• [実施する作業]:
(1) 『論語と算盤』第7章のまとめでは、好人物だが事業経営の手腕が無い者の存在はどの程度の罪とされているか。
(2) 『論語と算盤』第7章のまとめを、最後の文の後から続けて書くこと。

• [本文抜粋]:
^^^^

「合理的な経営とは」 現代語訳『論語と算盤』渋沢栄一・守屋淳訳 各章まとめ【第7章 算盤と権利 その4】

現代(明治~大正)の実業界は本当に嘆き悲しむべきありさまだ。
当時の実業界の現状

 

悪徳重役のような人物・・・株主から託されている資産をまるで自分のもののように得て、好き勝手に運用して自分の利益にしようとする者。

伏魔殿のような会社内部・・・公私のケジメなく秘密の行動が盛んに行われるようになっていく。

 

〈速攻解決策〉
重役に適任者がつけば自然とそういうものはなくなっていくはず。
事業が難しい(うまくいかない)理由
「虚栄心のための重役」という輩の存在・・・軽罪
好人物だが、事業経営の手腕が無い者の存在・・・やや重軽罪
自分の出世のために会社を踏み台にしようとする者の存在・・・大重罪
私利私欲のための手段として重役になる者の存在・・・大重罪

 

大重罪の彼らは明らかな詐欺行為を行う
株式相場を吊り上げておかないと都合が悪いといって、実際にはない利益をあるように見せかけ、虚偽の配当を行う。

^^^^

• [分析用データ]:
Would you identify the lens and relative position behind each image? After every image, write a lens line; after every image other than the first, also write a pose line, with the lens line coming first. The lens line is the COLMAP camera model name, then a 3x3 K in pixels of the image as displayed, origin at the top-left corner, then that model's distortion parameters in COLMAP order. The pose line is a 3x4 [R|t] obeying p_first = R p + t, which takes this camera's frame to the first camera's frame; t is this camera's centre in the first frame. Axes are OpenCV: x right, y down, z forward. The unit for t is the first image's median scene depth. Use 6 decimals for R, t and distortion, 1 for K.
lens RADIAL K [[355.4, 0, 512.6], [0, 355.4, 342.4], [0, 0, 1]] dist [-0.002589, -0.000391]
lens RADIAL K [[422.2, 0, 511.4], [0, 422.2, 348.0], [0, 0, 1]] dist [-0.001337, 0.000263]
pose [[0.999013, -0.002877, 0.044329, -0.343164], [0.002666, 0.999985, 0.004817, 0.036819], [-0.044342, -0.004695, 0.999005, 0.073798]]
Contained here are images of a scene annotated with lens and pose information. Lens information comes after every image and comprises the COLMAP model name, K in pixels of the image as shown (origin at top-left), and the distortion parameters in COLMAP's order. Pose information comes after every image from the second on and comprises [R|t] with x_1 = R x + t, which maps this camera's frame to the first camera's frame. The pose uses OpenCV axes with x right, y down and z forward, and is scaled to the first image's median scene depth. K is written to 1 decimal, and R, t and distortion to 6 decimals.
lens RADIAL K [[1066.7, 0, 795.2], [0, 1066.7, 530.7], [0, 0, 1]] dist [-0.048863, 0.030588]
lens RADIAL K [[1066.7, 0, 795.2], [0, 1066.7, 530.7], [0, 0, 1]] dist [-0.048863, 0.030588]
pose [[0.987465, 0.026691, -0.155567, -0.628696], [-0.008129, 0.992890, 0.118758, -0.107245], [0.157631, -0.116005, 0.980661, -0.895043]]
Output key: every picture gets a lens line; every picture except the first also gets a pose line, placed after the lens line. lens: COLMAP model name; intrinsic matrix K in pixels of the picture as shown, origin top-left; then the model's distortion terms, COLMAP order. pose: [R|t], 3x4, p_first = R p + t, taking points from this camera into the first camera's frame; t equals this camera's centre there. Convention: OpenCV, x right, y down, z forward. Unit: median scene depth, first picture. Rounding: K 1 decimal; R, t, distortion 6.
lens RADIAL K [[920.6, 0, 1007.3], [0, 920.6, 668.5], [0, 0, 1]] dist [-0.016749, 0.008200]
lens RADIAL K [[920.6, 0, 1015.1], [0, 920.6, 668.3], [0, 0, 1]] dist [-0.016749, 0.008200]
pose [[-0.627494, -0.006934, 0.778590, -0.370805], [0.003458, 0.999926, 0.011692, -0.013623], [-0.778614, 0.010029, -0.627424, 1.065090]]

^^^^

• [解答一覧]:
(1) やや重軽罪とされている。

(2)
実際には払い込んではいない株のお金を払い込んだように見せかけて株主の目をくらまそうとする。
会社の金を流用して投機をやったり、個人の事業に使ってしまったりする。

重役が誠心誠意その事業に忠実であるならば、間違いは起こしたくても起こせない。
一個人の利益になる仕事よりも、多くの人や社会全体の利益になる仕事をすべき

福沢諭吉
書物を著したとしても、それを多数の人が読むようなものでなければ効率が薄い。著者は常に自分のことよりも、国家社会を利するという考えで筆をとらなければならない。